→ Exercise directions
Retype all entries exactly as they stand, excluding pictures.

★ ★ ★

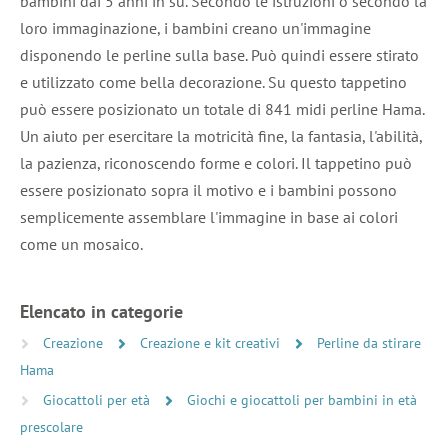
bambini dai 5 anni in su. Secondo le istruzioni o secondo la
loro immaginazione, i bambini creano un'immagine
disponendo le perline sulla base. Può quindi essere stirato
e utilizzato come bella decorazione. Su questo tappetino
può essere posizionato un totale di 841 midi perline Hama.
Un aiuto per esercitare la motricità fine, la fantasia, l'abilità,
la pazienza, riconoscendo forme e colori. Il tappetino può
essere posizionato sopra il motivo e i bambini possono
semplicemente assemblare l'immagine in base ai colori
come un mosaico.
Elencato in categorie
Creazione
Creazione e kit creativi
Perline da stirare
Hama
Giocattoli per età
Giochi e giocattoli per bambini in età
prescolare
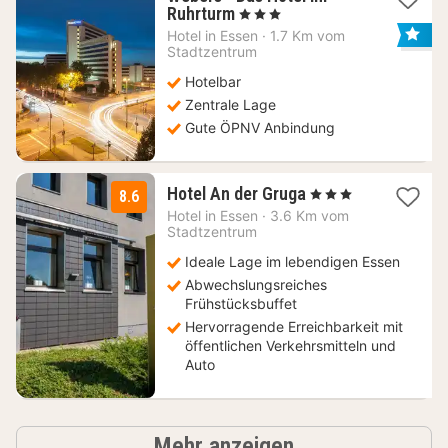
1
Ruhrturm
, 3 Sterne
Nacht
Hotel in
Essen
·
1.7 Km vom
ab
Stadtzentrum
68,25
Hotelbar
€
Zentrale Lage
Gute ÖPNV Anbindung
3
Hotel An der Gruga
, 3 Sterne
8.6
Nächte
Hotel in
Essen
·
3.6 Km vom
ab
Stadtzentrum
59,15
Ideale Lage im lebendigen Essen
€
Abwechslungsreiches
Frühstücksbuffet
Hervorragende Erreichbarkeit mit
öffentlichen Verkehrsmitteln und
Auto
Hotels
Mehr anzeigen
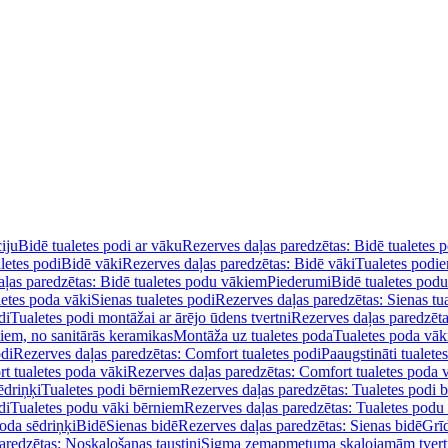
iju
Bidē tualetes podi ar vāku
Rezerves daļas paredzētas: Bidē tualetes 
letes podi
Bidē vāki
Rezerves daļas paredzētas: Bidē vāki
Tualetes podi
ļas paredzētas: Bidē tualetes podu vākiem
Piederumi
Bidē tualetes pod
letes poda vāki
Sienas tualetes podi
Rezerves daļas paredzētas: Sienas tu
di
Tualetes podi montāžai ar ārējo ūdens tvertni
Rezerves daļas paredzēta
diem, no sanitārās keramikas
Montāža uz tualetes poda
Tualetes poda vāk
odi
Rezerves daļas paredzētas: Comfort tualetes podi
Paaugstināti tualete
t tualetes poda vāki
Rezerves daļas paredzētas: Comfort tualetes poda 
ēdriņķi
Tualetes podi bērniem
Rezerves daļas paredzētas: Tualetes podi 
di
Tualetes podu vāki bērniem
Rezerves daļas paredzētas: Tualetes podu
oda sēdriņķi
Bidē
Sienas bidē
Rezerves daļas paredzētas: Sienas bidē
Grī
aredzētas: Noskalošanas taustiņi
Sigma zemapmetuma skalojamām tver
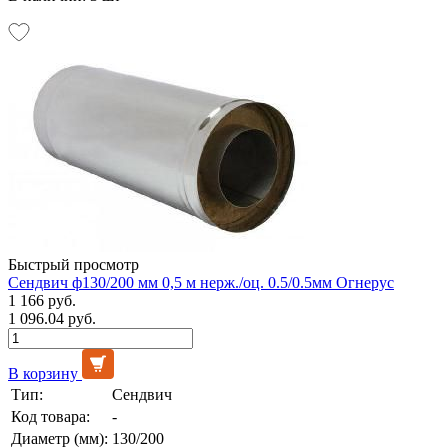
Быстрый просмотр
Сендвич ф130/200 мм 0,5 м нерж./оц. 0.5/0.5мм Огнерус
1 166 руб.
1 096.04 руб.
В корзину
Тип:
Сендвич
Код товара:
-
Диаметр (мм):
130/200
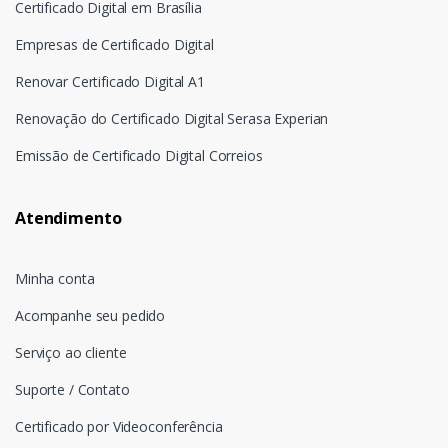
Certificado Digital em Brasília
Empresas de Certificado Digital
Renovar Certificado Digital A1
Renovação do Certificado Digital Serasa Experian
Emissão de Certificado Digital Correios
Atendimento
Minha conta
Acompanhe seu pedido
Serviço ao cliente
Suporte / Contato
Certificado por Videoconferência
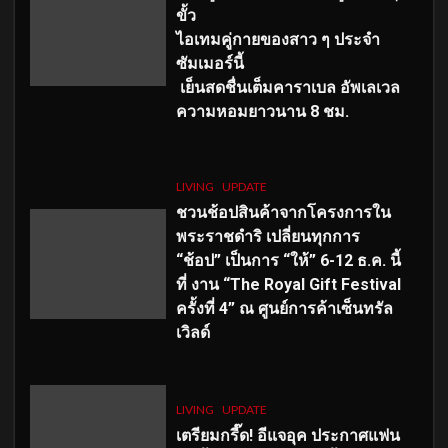
ขั้ว
ไอเทมคู่กายของสาว ๆ ประจำ
ซัมเมอร์นี้
เย็นสดชื่นเต็มคาราเบล อัพเลเวล
ความหอมยาวนาน
8
ชม.
LIVING
UPDATE
ชวนช้อปสินค้าจากโครงการใน
พระราชดำริ เปลี่ยนทุกการ
“ช้อป” เป็นการ “ให้” 6-12 ธ.ค. นี้
ที่ งาน “The Royal Gift Festival
ครั้งที่ 4” ณ ศูนย์การค้าเซ็นทรัล
เวิลด์
LIVING
UPDATE
เตรียมกรี๊ด! อีแจอุค ประกาศแฟน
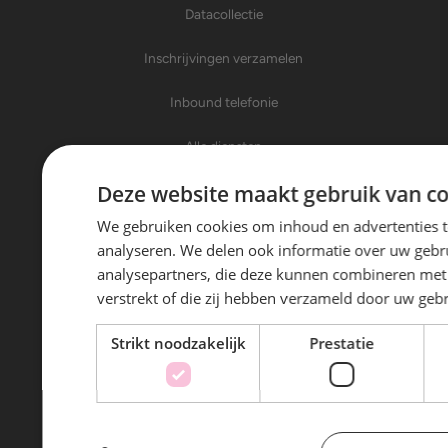
Datacollectie
Inschrijvingen verzamelen
Inbound telefonie
Alle diensten
Deze website maakt gebruik van co
Over Trinity Sales
We gebruiken cookies om inhoud en advertenties t
Over ons
analyseren. We delen ook informatie over uw gebru
analysepartners, die deze kunnen combineren met 
Nieuws
verstrekt of die zij hebben verzameld door uw geb
Klanten aan het woord
Strikt noodzakelijk
Prestatie
Werken bij
Contact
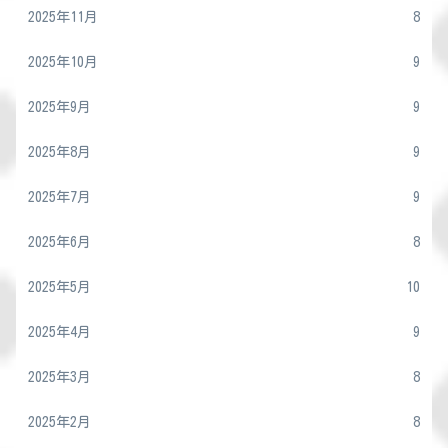
2025年11月
8
2025年10月
9
2025年9月
9
2025年8月
9
2025年7月
9
2025年6月
8
2025年5月
10
2025年4月
9
2025年3月
8
2025年2月
8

★ ★ ★

→ Output
bambini dai 5 anni in su. Secondo le istruzioni o secondo la
loro immaginazione, i bambini creano un'immagine
disponendo le perline sulla base. Può quindi essere stirato
e utilizzato come bella decorazione. Su questo tappetino
può essere posizionato un totale di 841 midi perline Hama.
Un aiuto per esercitare la motricità fine, la fantasia, l'abilità,
la pazienza, riconoscendo forme e colori. Il tappetino può
essere posizionato sopra il motivo e i bambini possono
semplicemente assemblare l'immagine in base ai colori
come un mosaico.
Elencato in categorie
Creazione
Creazione e kit creativi
Perline da stirare
Hama
Giocattoli per età
Giochi e giocattoli per bambini in età
prescolare
1
Ruhrturm
, 3 Sterne
Nacht
Hotel in
Essen
·
1.7 Km vom
ab
Stadtzentrum
68,25
Hotelbar
€
Zentrale Lage
Gute ÖPNV Anbindung
3
Hotel An der Gruga
, 3 Sterne
8.6
Nächte
Hotel in
Essen
·
3.6 Km vom
ab
Stadtzentrum
59,15
Ideale Lage im lebendigen Essen
€
Abwechslungsreiches
Frühstücksbuffet
Hervorragende Erreichbarkeit mit
öffentlichen Verkehrsmitteln und
Auto
Hotels
Mehr anzeigen
iju
Bidē tualetes podi ar vāku
Rezerves daļas paredzētas: Bidē tualetes 
letes podi
Bidē vāki
Rezerves daļas paredzētas: Bidē vāki
Tualetes podi
ļas paredzētas: Bidē tualetes podu vākiem
Piederumi
Bidē tualetes pod
letes poda vāki
Sienas tualetes podi
Rezerves daļas paredzētas: Sienas tu
di
Tualetes podi montāžai ar ārējo ūdens tvertni
Rezerves daļas paredzēta
diem, no sanitārās keramikas
Montāža uz tualetes poda
Tualetes poda vāk
odi
Rezerves daļas paredzētas: Comfort tualetes podi
Paaugstināti tualete
t tualetes poda vāki
Rezerves daļas paredzētas: Comfort tualetes poda 
ēdriņķi
Tualetes podi bērniem
Rezerves daļas paredzētas: Tualetes podi 
di
Tualetes podu vāki bērniem
Rezerves daļas paredzētas: Tualetes podu
oda sēdriņķi
Bidē
Sienas bidē
Rezerves daļas paredzētas: Sienas bidē
Grī
aredzētas: Noskalošanas taustiņi
Sigma zemapmetuma skalojamām tver
Быстрый просмотр
Сендвич ф130/200 мм 0,5 м нерж./оц. 0.5/0.5мм Огнерус
1 166 руб.
1 096.04 руб.
В корзину
Тип:
Сендвич
Код товара:
-
Диаметр (мм):
130/200
Certificado Digital em Brasília
Empresas de Certificado Digital
Renovar Certificado Digital A1
Renovação do Certificado Digital Serasa Experian
Emissão de Certificado Digital Correios
Atendimento
Minha conta
Acompanhe seu pedido
Serviço ao cliente
Suporte / Contato
Certificado por Videoconferência
ขั้ว
ไอเทมคู่กายของสาว ๆ ประจำ
ซัมเมอร์นี้
เย็นสดชื่นเต็มคาราเบล อัพเลเวล
ความหอมยาวนาน
8
ชม.
LIVING
UPDATE
ชวนช้อปสินค้าจากโครงการใน
พระราชดำริ เปลี่ยนทุกการ
“ช้อป” เป็นการ “ให้” 6-12 ธ.ค. นี้
ที่ งาน “The Royal Gift Festival
ครั้งที่ 4” ณ ศูนย์การค้าเซ็นทรัล
เวิลด์
LIVING
UPDATE
เตรียมกรี๊ด! อีแจอุค ประกาศแฟน
Datacollectie
Inschrijvingen verzamelen
Inbound telefonie
Alle diensten
Deze website maakt gebruik van co
Over Trinity Sales
We gebruiken cookies om inhoud en advertenties t
Over ons
analyseren. We delen ook informatie over uw gebru
analysepartners, die deze kunnen combineren met 
Nieuws
verstrekt of die zij hebben verzameld door uw geb
Klanten aan het woord
Strikt noodzakelijk
Prestatie
Werken bij
Contact
2025年11月
8
2025年10月
9
2025年9月
9
2025年8月
9
2025年7月
9
2025年6月
8
2025年5月
10
2025年4月
9
2025年3月
8
2025年2月
8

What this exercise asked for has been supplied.